Directive – Work out how many lines in the records contain the word "Beard", and give that number alone.

Supplied data –
◇ ◇ ◇ ◇ ◇ ◇ ◇

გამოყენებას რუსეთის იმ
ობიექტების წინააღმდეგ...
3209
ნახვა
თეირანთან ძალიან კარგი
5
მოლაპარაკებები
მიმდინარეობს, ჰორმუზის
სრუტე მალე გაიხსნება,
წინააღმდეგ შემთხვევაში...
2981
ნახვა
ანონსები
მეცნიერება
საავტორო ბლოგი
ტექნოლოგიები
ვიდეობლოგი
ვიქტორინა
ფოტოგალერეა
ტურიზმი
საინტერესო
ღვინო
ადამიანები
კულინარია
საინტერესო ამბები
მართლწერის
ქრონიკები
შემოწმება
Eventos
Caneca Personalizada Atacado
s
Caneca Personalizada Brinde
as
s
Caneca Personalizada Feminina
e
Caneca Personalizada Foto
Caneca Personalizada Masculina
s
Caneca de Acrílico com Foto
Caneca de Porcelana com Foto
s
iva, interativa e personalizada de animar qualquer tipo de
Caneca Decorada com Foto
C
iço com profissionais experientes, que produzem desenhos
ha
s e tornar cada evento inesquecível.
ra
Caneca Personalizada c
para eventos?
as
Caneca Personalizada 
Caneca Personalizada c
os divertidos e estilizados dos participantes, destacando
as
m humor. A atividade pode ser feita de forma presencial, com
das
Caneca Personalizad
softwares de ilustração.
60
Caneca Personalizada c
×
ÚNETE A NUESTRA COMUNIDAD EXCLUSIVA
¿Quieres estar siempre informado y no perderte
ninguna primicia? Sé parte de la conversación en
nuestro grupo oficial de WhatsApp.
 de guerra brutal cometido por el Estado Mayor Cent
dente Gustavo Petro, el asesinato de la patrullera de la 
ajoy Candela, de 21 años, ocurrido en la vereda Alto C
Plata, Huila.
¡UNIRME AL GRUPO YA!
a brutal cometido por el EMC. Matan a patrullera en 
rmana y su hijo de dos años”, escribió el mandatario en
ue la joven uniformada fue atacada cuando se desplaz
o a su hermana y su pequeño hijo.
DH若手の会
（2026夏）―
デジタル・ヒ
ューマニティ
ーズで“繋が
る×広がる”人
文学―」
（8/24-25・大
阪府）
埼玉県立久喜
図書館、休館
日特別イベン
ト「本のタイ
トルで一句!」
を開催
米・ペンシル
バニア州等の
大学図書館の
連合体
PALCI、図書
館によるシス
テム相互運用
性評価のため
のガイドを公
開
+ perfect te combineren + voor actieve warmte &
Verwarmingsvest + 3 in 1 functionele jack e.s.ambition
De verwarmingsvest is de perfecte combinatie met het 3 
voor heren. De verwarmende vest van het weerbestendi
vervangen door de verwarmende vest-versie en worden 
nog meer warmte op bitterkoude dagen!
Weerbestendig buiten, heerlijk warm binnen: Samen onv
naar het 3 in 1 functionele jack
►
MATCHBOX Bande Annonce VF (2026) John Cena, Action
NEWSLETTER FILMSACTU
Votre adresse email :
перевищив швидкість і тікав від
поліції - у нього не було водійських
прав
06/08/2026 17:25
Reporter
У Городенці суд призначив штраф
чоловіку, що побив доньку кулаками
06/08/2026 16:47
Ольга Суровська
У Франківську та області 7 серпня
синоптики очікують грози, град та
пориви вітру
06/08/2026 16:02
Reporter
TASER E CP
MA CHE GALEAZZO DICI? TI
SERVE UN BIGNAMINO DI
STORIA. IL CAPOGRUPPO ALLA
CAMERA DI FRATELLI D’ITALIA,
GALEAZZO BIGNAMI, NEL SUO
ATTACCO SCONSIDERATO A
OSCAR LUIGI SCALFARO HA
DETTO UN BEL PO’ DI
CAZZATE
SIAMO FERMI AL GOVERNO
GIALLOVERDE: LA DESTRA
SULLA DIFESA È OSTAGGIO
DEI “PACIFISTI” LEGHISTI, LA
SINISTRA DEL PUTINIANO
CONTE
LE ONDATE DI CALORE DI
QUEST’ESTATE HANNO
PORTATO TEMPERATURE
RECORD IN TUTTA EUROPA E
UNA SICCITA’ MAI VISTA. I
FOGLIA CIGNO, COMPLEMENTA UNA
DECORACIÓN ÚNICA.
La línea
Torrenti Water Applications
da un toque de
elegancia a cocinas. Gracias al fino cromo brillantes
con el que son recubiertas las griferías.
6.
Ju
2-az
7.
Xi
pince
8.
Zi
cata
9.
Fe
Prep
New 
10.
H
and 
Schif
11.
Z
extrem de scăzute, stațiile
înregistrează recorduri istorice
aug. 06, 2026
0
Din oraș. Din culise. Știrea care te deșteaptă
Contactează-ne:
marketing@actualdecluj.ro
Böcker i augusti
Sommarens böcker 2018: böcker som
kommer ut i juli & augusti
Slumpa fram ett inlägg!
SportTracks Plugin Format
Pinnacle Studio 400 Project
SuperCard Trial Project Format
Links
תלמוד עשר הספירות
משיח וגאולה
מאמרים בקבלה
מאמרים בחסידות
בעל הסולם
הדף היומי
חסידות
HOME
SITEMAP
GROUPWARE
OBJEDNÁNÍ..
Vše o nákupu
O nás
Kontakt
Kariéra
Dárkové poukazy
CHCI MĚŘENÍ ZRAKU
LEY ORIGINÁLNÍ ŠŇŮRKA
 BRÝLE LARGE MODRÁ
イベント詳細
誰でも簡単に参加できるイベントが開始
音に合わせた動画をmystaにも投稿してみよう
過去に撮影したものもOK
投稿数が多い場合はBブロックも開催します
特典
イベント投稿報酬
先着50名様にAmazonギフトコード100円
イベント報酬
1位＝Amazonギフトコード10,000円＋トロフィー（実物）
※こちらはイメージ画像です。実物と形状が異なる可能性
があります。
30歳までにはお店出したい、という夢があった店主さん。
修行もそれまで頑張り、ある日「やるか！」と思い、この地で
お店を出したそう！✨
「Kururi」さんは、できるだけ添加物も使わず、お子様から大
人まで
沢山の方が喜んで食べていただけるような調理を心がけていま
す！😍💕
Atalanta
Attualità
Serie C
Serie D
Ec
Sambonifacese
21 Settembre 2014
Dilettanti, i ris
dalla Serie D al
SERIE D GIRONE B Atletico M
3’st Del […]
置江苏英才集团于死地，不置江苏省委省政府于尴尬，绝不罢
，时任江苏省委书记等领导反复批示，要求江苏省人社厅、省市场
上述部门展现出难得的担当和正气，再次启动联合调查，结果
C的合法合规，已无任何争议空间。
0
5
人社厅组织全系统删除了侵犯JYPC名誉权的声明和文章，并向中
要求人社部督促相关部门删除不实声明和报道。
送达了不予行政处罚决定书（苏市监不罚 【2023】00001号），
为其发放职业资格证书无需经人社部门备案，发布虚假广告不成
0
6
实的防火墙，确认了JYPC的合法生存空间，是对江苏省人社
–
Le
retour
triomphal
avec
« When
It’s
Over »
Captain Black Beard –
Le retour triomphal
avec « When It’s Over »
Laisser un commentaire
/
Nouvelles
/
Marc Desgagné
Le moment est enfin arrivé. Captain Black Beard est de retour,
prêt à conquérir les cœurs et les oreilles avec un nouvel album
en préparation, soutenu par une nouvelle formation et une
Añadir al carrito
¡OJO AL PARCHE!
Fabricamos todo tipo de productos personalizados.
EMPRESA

◇ ◇ ◇ ◇ ◇ ◇ ◇

Answer for this exercise – 2